Lindas crianças foram portadoras de formosa auréola de jasmins, nascidos da
ternura infantil, e que, depostos sobre a toalha miraculosa, emitiram alvíssima
luz, semelhante a fios de aurora, incidindo sobre a neve.
Depois, pequeno agrupamento de criaturas iluminadas colocou, sob os olhos dos
anjos, bela grinalda de cravos rubros, colhidos na renunciação dos sábios e dos
heróis, a serviço da Humanidade, que exteriorizaram vermelhas emanações, quais
se fossem constituídas de eterizados rubis.
E, assim, cada comissão submeteu ao trabalho seletivo as jóias que trazia.
O devotamento dos pais, os laços esponsalícios, a dedicação dos filhos, o
carinho dos verdadeiros amigos, a devoção de vários matizes ali se achavam
magnificamente representados pelas flores cuja essência lhes correspondia.
Em derradeiro lugar, compareceu a mais humilde comissão da festa.
Quatro almas, revelando características de extrema simplicidade, surgiram com um
ramo feio e triste. Eram rosas mirradas, de cor arroxeada, mostrando pontos
esbranquiçados a guisa de manchas, a desabrocharem ao longo de hastes espinhosas
e repelentes. Depostas, no entanto, sobre a mágica toalha, inflamaram-se de luz
solar, a irradiar-se do recinto à imensidão dos Céus.
Os três anjos puseram-se de joelhos. Inesperada comoção encheu de lágrimas os
olhos espantados da enorme assembléia. E porque alguns dos presentes chorassem,
com interrogações imanifestas, o grande juiz do certame esclareceu, emocionado:
-Estas flores são as rosas de amor que raros trabalhadores do bem cultivam nas
sombras do inferno. São glórias do sentimento puro, da fraternidade real, da
suprema consagração à virtude, porque somente as almas libertas de todo o
egoísmo conseguem servir a Deus, na escória das trevas. Os acúleos que se
destacam nas hastes agressivas simbolizam as dificuldades superadas, as pétalas
roxas simbolizam o arrependimento e a consolação dos que já se transferiram da
desolação para a esperança, e os pontos alvos expressam o pranto mudo e aflitivo
dos heróis anônimos que sabem servir sem reclamar...
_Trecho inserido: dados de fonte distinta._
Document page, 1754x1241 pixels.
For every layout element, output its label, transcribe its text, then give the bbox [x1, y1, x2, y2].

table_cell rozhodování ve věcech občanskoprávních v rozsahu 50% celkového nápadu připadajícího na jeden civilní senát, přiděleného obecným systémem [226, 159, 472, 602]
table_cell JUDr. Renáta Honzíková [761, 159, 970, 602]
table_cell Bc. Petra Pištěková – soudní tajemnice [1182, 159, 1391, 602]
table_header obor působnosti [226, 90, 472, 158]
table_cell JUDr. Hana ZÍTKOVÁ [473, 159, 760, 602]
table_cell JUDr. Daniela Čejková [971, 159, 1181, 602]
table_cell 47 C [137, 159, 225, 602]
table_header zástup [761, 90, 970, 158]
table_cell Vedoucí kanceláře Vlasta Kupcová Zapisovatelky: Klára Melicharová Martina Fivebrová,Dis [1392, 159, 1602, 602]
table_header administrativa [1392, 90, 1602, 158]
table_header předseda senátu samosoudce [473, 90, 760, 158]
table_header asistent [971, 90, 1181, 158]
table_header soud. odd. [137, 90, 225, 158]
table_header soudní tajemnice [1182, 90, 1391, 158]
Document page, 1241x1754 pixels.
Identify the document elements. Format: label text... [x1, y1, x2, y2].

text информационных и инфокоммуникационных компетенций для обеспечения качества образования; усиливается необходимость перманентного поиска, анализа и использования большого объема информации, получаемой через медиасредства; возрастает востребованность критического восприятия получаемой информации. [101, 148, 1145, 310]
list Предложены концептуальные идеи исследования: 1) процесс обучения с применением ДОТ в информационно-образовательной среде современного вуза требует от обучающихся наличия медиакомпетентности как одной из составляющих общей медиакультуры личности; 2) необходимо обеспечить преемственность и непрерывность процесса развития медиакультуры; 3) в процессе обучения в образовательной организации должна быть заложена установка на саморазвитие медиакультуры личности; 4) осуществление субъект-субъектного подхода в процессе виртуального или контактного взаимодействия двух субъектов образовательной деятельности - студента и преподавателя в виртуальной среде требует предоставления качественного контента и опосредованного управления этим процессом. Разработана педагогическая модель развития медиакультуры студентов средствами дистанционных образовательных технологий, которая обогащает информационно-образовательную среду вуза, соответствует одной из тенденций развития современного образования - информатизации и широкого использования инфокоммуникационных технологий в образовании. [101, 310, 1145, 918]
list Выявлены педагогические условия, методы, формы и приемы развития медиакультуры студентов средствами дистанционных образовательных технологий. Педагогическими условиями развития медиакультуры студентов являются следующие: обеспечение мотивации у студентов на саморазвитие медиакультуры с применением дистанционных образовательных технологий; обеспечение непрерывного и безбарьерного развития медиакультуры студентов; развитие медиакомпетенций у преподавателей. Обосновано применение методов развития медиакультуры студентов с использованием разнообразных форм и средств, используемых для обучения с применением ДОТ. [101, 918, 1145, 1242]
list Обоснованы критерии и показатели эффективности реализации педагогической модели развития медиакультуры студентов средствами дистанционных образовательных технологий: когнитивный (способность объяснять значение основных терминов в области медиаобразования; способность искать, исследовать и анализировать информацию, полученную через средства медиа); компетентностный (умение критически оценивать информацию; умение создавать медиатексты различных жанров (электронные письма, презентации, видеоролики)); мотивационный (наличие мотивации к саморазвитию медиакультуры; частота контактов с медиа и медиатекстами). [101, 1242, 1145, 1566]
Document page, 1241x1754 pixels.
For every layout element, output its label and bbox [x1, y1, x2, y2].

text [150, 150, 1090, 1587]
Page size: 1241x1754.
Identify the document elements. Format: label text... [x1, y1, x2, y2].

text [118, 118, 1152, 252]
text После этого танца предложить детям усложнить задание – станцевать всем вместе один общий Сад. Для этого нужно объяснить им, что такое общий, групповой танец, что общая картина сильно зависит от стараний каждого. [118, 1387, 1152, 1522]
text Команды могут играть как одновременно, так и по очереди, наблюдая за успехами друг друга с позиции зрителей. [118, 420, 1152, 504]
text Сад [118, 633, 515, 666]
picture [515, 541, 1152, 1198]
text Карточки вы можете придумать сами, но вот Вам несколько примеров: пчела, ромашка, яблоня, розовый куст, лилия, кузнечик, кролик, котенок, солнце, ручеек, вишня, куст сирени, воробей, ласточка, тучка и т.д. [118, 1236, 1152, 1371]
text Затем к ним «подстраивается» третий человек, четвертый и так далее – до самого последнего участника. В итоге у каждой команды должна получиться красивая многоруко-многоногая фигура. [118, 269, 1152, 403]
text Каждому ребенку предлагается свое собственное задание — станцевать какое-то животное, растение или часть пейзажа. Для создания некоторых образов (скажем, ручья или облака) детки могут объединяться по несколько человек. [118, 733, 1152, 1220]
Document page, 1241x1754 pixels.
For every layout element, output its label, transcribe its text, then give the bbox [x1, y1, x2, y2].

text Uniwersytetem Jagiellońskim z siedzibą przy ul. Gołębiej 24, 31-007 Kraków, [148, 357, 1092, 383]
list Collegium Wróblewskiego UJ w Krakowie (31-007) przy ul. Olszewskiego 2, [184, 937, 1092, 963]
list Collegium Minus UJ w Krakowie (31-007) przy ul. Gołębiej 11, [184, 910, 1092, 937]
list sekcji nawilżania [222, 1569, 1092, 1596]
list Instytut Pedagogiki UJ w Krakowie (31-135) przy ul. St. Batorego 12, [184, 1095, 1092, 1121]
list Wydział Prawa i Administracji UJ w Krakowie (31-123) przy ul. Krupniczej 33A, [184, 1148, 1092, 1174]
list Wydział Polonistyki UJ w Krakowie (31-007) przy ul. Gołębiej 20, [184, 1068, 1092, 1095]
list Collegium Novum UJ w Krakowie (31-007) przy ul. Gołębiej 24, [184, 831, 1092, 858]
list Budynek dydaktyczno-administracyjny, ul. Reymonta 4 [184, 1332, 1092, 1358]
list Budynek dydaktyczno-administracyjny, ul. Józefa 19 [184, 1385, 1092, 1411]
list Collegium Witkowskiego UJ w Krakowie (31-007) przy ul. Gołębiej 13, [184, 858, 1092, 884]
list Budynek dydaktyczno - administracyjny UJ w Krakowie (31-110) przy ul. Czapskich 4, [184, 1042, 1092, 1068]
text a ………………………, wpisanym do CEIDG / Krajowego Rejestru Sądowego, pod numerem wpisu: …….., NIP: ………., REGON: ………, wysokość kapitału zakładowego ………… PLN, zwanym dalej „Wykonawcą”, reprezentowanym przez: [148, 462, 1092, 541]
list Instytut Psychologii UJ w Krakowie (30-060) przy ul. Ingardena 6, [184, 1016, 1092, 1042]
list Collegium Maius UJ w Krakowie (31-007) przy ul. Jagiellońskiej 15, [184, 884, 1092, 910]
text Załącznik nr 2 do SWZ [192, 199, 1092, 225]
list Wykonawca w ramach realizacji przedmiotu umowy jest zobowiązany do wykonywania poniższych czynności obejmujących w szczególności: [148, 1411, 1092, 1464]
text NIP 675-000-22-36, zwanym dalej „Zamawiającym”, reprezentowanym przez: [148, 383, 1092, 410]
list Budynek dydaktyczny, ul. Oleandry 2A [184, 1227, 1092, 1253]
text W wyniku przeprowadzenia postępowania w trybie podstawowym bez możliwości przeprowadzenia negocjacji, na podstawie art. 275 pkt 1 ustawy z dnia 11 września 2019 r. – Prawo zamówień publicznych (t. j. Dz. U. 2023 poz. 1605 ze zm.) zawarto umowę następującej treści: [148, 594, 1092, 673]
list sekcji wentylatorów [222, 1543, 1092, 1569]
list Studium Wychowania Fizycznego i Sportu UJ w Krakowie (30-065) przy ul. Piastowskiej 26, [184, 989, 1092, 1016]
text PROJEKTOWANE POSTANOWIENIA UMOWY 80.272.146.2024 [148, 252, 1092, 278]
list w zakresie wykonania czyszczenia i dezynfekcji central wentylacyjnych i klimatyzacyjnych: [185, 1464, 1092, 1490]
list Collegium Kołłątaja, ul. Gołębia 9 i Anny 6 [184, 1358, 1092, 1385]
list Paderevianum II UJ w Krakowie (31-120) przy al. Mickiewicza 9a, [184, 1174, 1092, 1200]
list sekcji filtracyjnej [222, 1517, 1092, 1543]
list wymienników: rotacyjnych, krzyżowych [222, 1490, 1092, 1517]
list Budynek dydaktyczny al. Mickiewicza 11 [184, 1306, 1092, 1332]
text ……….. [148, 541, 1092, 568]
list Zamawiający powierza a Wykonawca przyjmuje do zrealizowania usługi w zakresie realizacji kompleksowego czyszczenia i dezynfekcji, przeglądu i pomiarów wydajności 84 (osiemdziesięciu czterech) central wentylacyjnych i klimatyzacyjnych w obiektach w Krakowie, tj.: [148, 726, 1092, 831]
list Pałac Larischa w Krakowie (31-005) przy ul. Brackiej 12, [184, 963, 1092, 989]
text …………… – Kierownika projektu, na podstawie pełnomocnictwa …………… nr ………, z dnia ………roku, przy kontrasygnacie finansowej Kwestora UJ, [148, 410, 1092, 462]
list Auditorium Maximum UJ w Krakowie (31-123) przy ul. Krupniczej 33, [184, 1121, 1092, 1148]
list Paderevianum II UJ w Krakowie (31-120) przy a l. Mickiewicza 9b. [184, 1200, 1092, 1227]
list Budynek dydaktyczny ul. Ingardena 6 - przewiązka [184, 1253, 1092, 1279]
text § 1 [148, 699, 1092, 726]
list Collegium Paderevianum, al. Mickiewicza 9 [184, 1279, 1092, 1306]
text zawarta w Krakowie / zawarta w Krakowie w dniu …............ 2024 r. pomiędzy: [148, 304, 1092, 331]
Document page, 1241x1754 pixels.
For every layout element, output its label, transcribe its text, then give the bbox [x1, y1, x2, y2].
E, entre cânticos de transbordante alegria, as rosas estranhas subiram
rutilantes do Paraíso.
Ó vós, que lutais no caminho empedrado de cada dia, enxugai as lágrimas e
esperai! As flores mais sublimes para o Céu nascem na Terra, onde os
companheiros de boa-vontade sabem viver para a vitória do bem, com o suor do
trabalho incessante e com as lágrimas silenciosas do próprio sacrifício.